Even if your user-created content doesn’t jive with the facts put forth in seminal works or present some idealized view of the characters, that’s all right. Aristotle says it’s OK, as long as your work reflects popular consensus. In other words, it doesn’t matter that Wesley Crusher didn’t actually save the Enterprise every week, you can still mock him in your work for doing that because, you know, that’s what people say. Got a problem with that? Take it up with Aristotle.
The signal-to-noise friction created when virtual worlds rub up against each other creates a cognitive dissonance in the audience. It’s stimulating. It’s conflict, and conflict is compelling. It prompts debate (or, on the internet, screeds and flame wars). It’s a mental exercise, like a puzzle in which not all of the pieces fit and a thousand different pictures can be assembled from the same box of bits.
When virtual worlds and prosumer content become big enough, they’ll go meta, and we’ll know a given subculture has matured when it is subject to culture jamming. Once some marketing campaign’s virtual world gets subvertised, it can be sure it has arrived in the pop consciousness through pop consensus. At that point, enough people will be tapped into that virtual world that commentary on it and reaction to it in the real world can constitute art of its own.
The virtual world might, at that point, reach a degree of popular consensus that a revolution occurs, and the creators of the seminal work can no longer declare or decide official canon. The mass of the public notion outweighs the authority of the creator, and the virtual world explodes into its own star. It now provokes and inspires derivative art of its own, a fan series based on a fan series or fan fiction that boldly deviates from the facts put forth by other, popularly accepted fan fiction.

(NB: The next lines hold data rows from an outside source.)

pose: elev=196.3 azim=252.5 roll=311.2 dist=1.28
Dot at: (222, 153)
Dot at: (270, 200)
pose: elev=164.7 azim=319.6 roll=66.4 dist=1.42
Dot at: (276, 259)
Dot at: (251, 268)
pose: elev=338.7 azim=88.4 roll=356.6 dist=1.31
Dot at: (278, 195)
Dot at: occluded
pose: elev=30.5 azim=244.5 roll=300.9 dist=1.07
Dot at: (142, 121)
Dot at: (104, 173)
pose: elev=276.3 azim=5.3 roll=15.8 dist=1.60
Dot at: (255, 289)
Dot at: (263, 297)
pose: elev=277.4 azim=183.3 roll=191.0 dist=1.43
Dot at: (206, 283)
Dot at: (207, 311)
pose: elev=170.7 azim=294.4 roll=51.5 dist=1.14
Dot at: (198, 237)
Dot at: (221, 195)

How long before a company’s viral marketing campaign spreads along live vectors so far outside the company’s reach that it can no longer be controlled? The uncertain notions of what canon is are like nebulas, and eventually the forces of popular consensus will compress some marketing campaign’s stellar gases into a volatile mass, sparking a new star that outshines the original. Some fan-produced spin-off will outsell the original. That virtual world – rendered only in the like minds of consensual fans – will be as real as any MMOG; it just won’t look exactly the same to all inhabitants, and it’ll be stored in the popular consciousness. Asteroids orbiting moons orbiting planets orbiting stars spinning around the axis of an idea in a virtual, expanding universe.